The Views from the London Eye

With its prime location on the River Thames, the London Eye gives visitors a 360 ° view of London.

Apart from the sprawling city, some of the notable sites nearby that you'll be able to see include Big Ben, the Houses of Parliament, Westminster Abbey, Buckingham Palace, The Shard, St. Paul's Cathedral, and of course the River Thames along with many of the bridges running across it.

 Hungerford Bridge and Golden Jubilee Bridges as seen from the London Eye

Seeing these impressive sites from up high is a completely different experience than being on street level. There are no throngs of tourists pushing past you, no one vying for the same photo spot. Perhaps, this is what's so appealing about the London Eye - it's a peaceful respite from the hustle and bustle of the city that allows you to simply enjoy being in London.

 The Shard as seen from the London Eye

Although the weather took away from the views during my visit, it was interesting to have typical London weather complete with cloudy skies and dreary muted tones. I can only imagine how much more incredible the views would be when the sun is shining!

 St. Paul's Cathedral and the River Thames as seen from the London Eye

Ticket Prices & Visitor Info

The London Eye is one of the city's most beloved tourist attractions, so wait times can be extremely long if you don't purchase a ticket in advance.

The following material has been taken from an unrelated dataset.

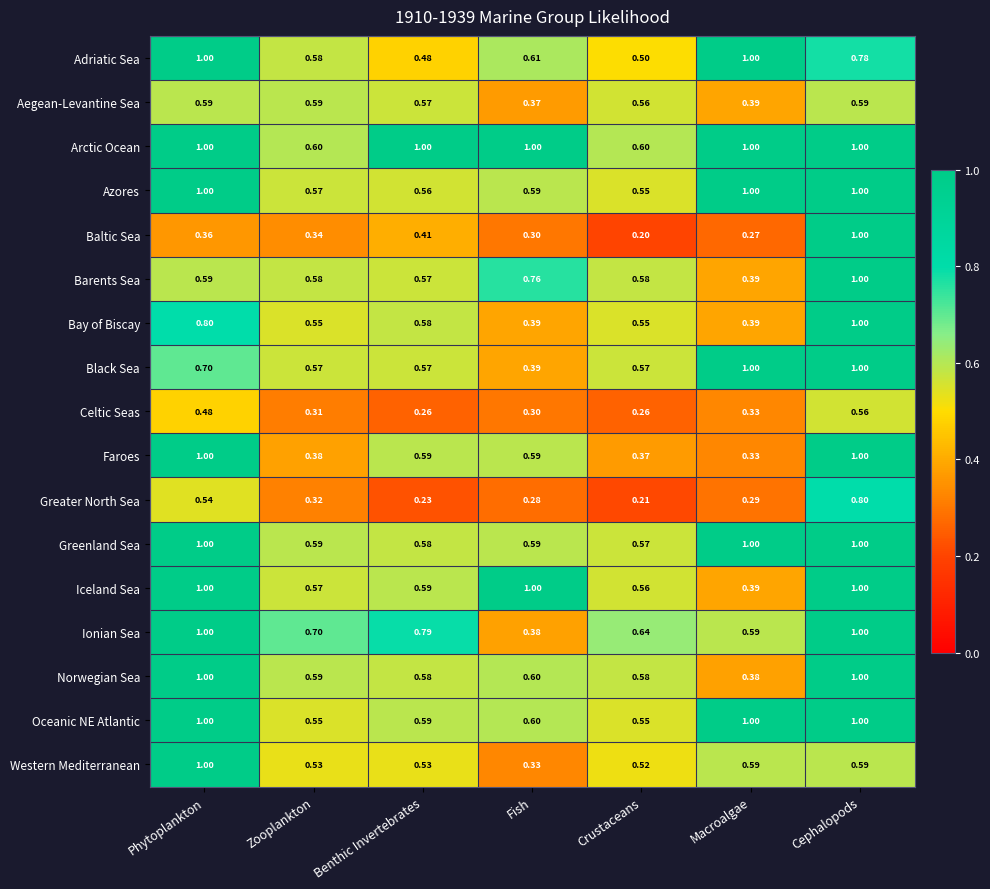

Which category has the lowest value in the Adriatic Sea series?

Benthic Invertebrates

A standard ticket for adults costs £26.00 when purchased at the ticket office on the day. However, if you can plan out your days in London and know when you'd like to go on the London Eye, I would recommend you purchase your tickets ahead of time online to not only save a few pounds (the cost is £23.45) but also to ensure that you get on the ferris wheel.

It might also be worth splurging on Fast Track tickets (which can also be purchased online ahead of time for £32.45) to beat the crowds if you're in a hurry or don't want to wait around.

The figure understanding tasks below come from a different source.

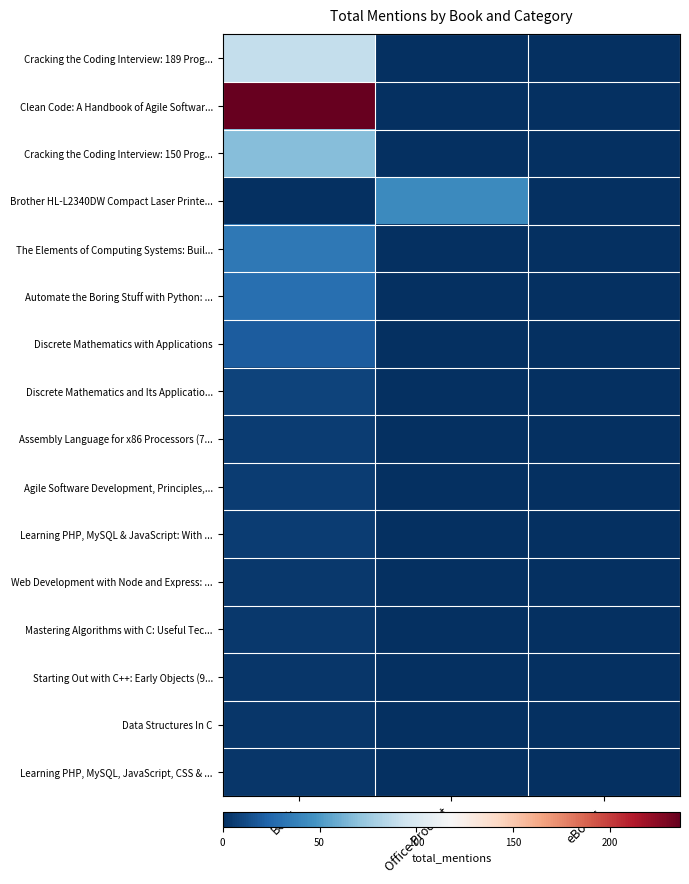

Reading left to right, extract all data points from this chart.

Cracking the Coding Interview: 189 Prog...: Book=90	Office Product=0	eBooks=0
Clean Code: A Handbook of Agile Softwar...: Book=236	Office Product=0	eBooks=0
Cracking the Coding Interview: 150 Prog...: Book=68	Office Product=0	eBooks=0
Brother HL-L2340DW Compact Laser Printe...: Book=0	Office Product=43	eBooks=0
The Elements of Computing Systems: Buil...: Book=34	Office Product=0	eBooks=0
Automate the Boring Stuff with Python: ...: Book=29	Office Product=0	eBooks=0
Discrete Mathematics with Applications: Book=20	Office Product=0	eBooks=0
Discrete Mathematics and Its Applicatio...: Book=9	Office Product=0	eBooks=0
Assembly Language for x86 Processors (7...: Book=6	Office Product=0	eBooks=0
Agile Software Development, Principles,...: Book=6	Office Product=0	eBooks=0
Learning PHP, MySQL & JavaScript: With ...: Book=6	Office Product=0	eBooks=0
Web Development with Node and Express: ...: Book=4	Office Product=0	eBooks=0
Mastering Algorithms with C: Useful Tec...: Book=4	Office Product=0	eBooks=0
Starting Out with C++: Early Objects (9...: Book=3	Office Product=0	eBooks=0
Data Structures In C: Book=3	Office Product=0	eBooks=0
Learning PHP, MySQL, JavaScript, CSS & ...: Book=3	Office Product=0	eBooks=0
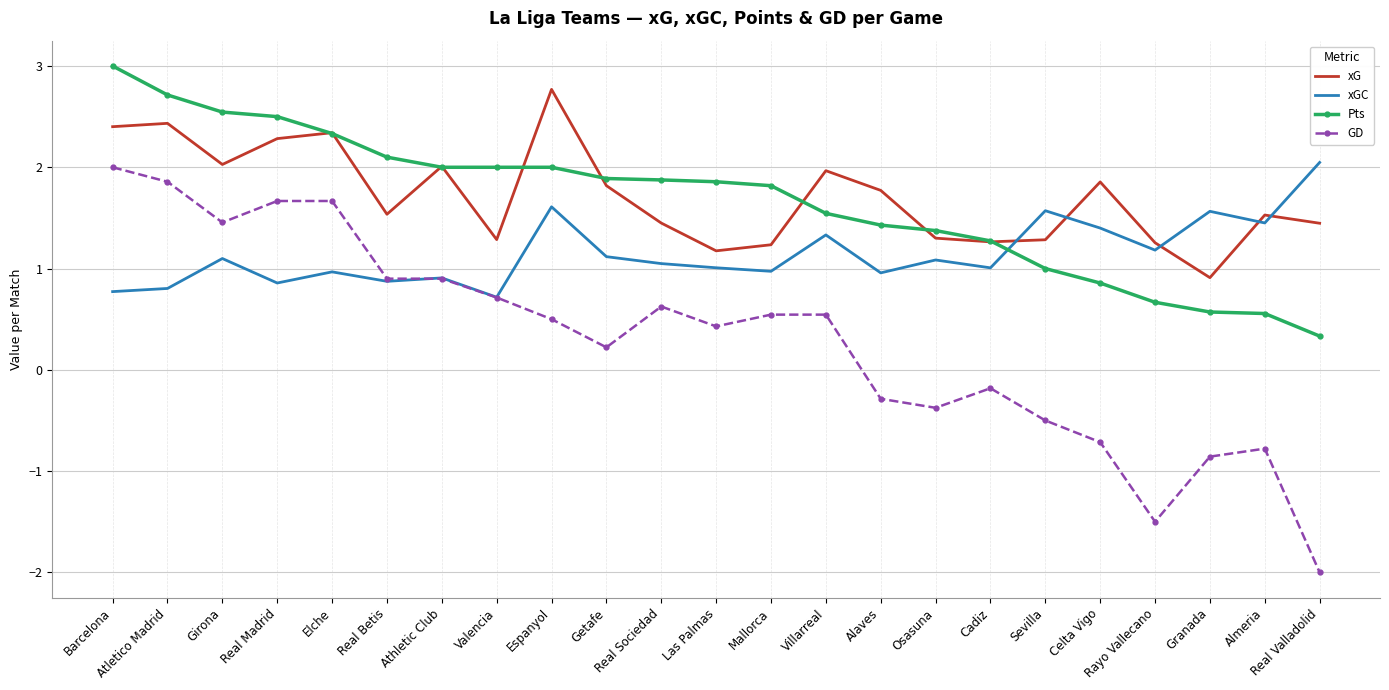

Read the xG value at Espanyol.

2.8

 Big Ben, Houses of Parliament, and the River Thames as seen from the London Eye

A London Eye ticket gets you one rotation on the Ferris wheel which takes approximately 30 minutes. The ride is incredibly smooth (even on windy days), so if you're feeling anxious about being up high, don't fret. Should you feel uncomfortable you can always sit down on a bench in the middle of the capsule to get some distance between yourself and the windows.

 London Eye Capsule

The really nice thing about the London Eye is that they don't stuff the capsules full of people. This ensures that everyone can move around freely and enjoy all of the views. Each capsule also includes touch screen tablets along the windows that will tell you exactly what buildings and other landmarks are in your line of sight.

 London Eye

Please note, I received two complimentary London Eye tickets to experience and review.
 However, all opinions expressed in this article are entirely my own.